[cpp-threads] Slightly revised memory model proposal (D2300)

Boehm, Hans hans.boehm at hp.com
Wed Jun 20 00:20:36 BST 2007


________________________________

	From:  Raul Silvera
	
	Hans wrote on 06/15/2007 12:09:39 PM:
	
	> Unfortunately, I think I posted some misinformation here, with
respect
	> to flickering.  I believe the version of the example that I
posted:
	> 
	> > > Thread 1:
	> > > store_relaxed(&x, 1);
	> > >
	> > > Thread 2:
	> > > store_relaxed(&x, 2);
	> > >
	> > > Thread 3:
	> > > r1 = load_acquire(&x); (1)
	> > > r2 = load_acquire(&x); (2)
	> > > r3 = load_acquire(&x); (1)
	> > >
	> is already allowed to flicker under the D2300 rules.  And
looking back
	> at Sarita's example, weakening this doesn't seem to help.
(The example
	> that we should really have been discussing would have had
release stores.
	> That's the one that's currently constrained by the
modification order
	> rule.  And having that flicker does seem dubious.)
	
	I find this very troubling.
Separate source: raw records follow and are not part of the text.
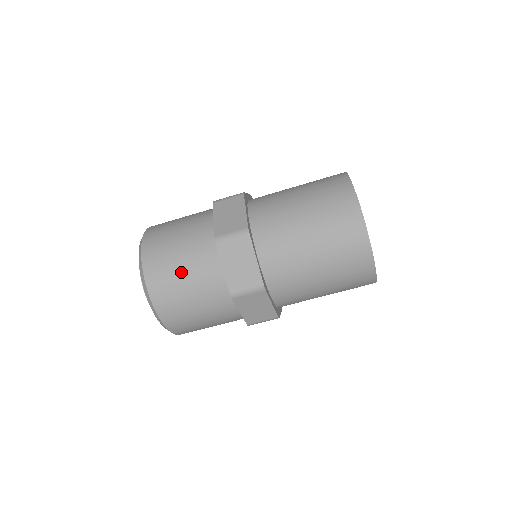
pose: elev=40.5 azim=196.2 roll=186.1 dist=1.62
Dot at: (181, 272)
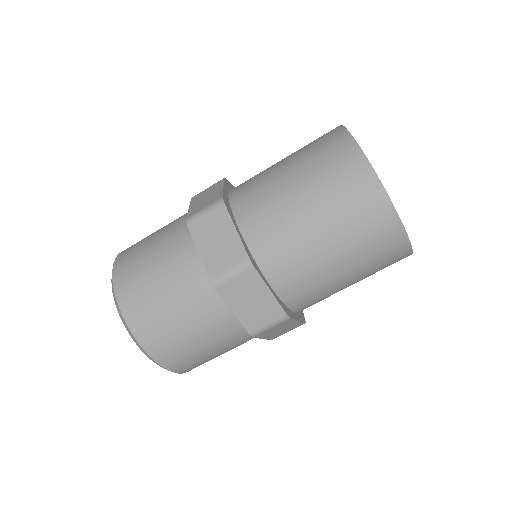
Dot at: (181, 326)
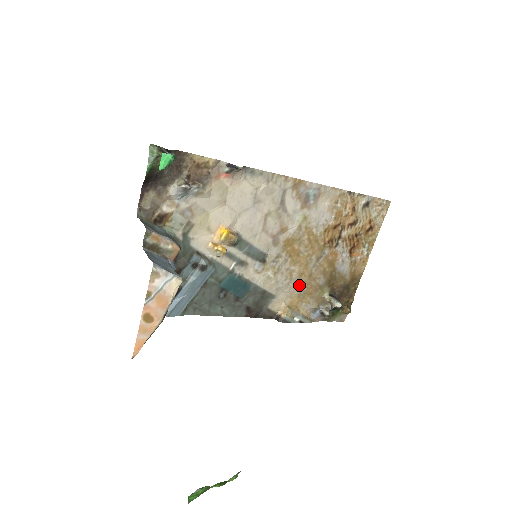
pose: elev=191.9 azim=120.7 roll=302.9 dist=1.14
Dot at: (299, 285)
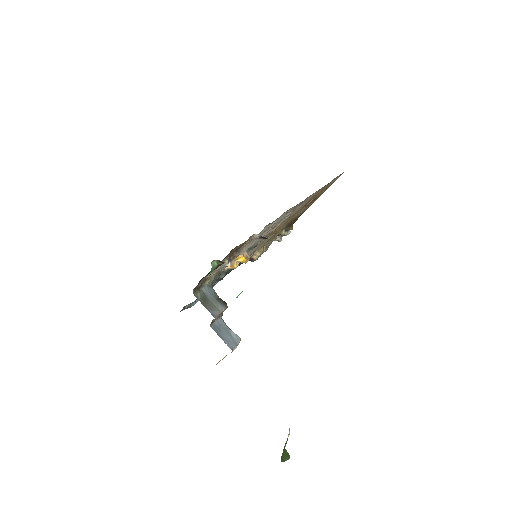
Dot at: occluded
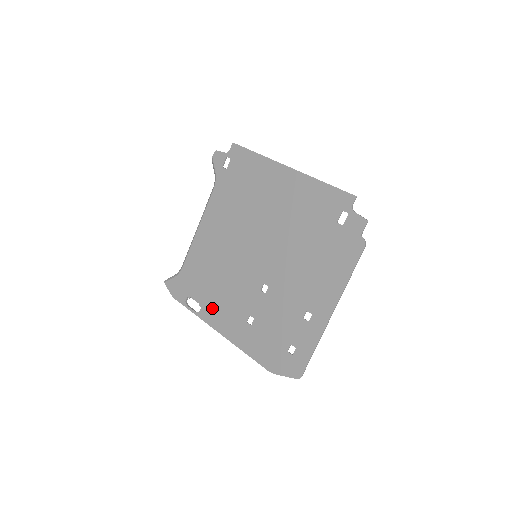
From T3's point of view, it is just
doing acquire 
	operations, and it is not expecting any flickering, regardless
of which stores 
	are going to satisfy its loads.  
	 

I was almost going to agree with you, and try to change this.  But this
again runs into synchronization elimination issues, which seem central
here.  If the "acquire"s in thread 3 mean anything without a matching
"release" then, by similar reasons,
 
r1 = load_relaxed(&x); r2 = load_relaxed(&x); r3 = load_relaxed(&x);
 
can allow different outcomes from
 
r1 = load_relaxed(&x); fetch_and_add_acq_rel(&dead1, 0); r2 =
load_relaxed(&x); fetch_and_add_acq_rel(&dead2, 0); r3 =
load_relaxed(&x);
 
which means that the dead fetch_and_adds can't be eliminated, which is
very unfortunate.  It also means that I can't ever eliminate locks after
thread inlining without understanding the whole program.
 
I'm more and more inclined to do what Sarita was advocating anyway,
which is to switch to a more conventional formulation of the memory
model in which happens-before is
just the transitive closure of the union of sequenced-before and
synchronizes-with.  That makes it clearer that acquire and release only
provide any guarantees if they occur in pairs.
 
(The last proposal has another similar synchronization elimination issue
with the "precedes" relation, which includes happens-before, but not
sequenced-before.  I think we can also get rid of by moving back to a
more conventional, Java-like, happens-before model.)
 
My general feeling is that if we have a trade-off between
synchronization elimination and more expressive low-level atomics,
synchronization elimination should win, since it effects lock-based user
code, which is bound to make up a much larger body of code than
low-level atomics clients.
 
And although I also find this a bit troubling, I'm still having a lot of
trouble constructing a case in which this matters.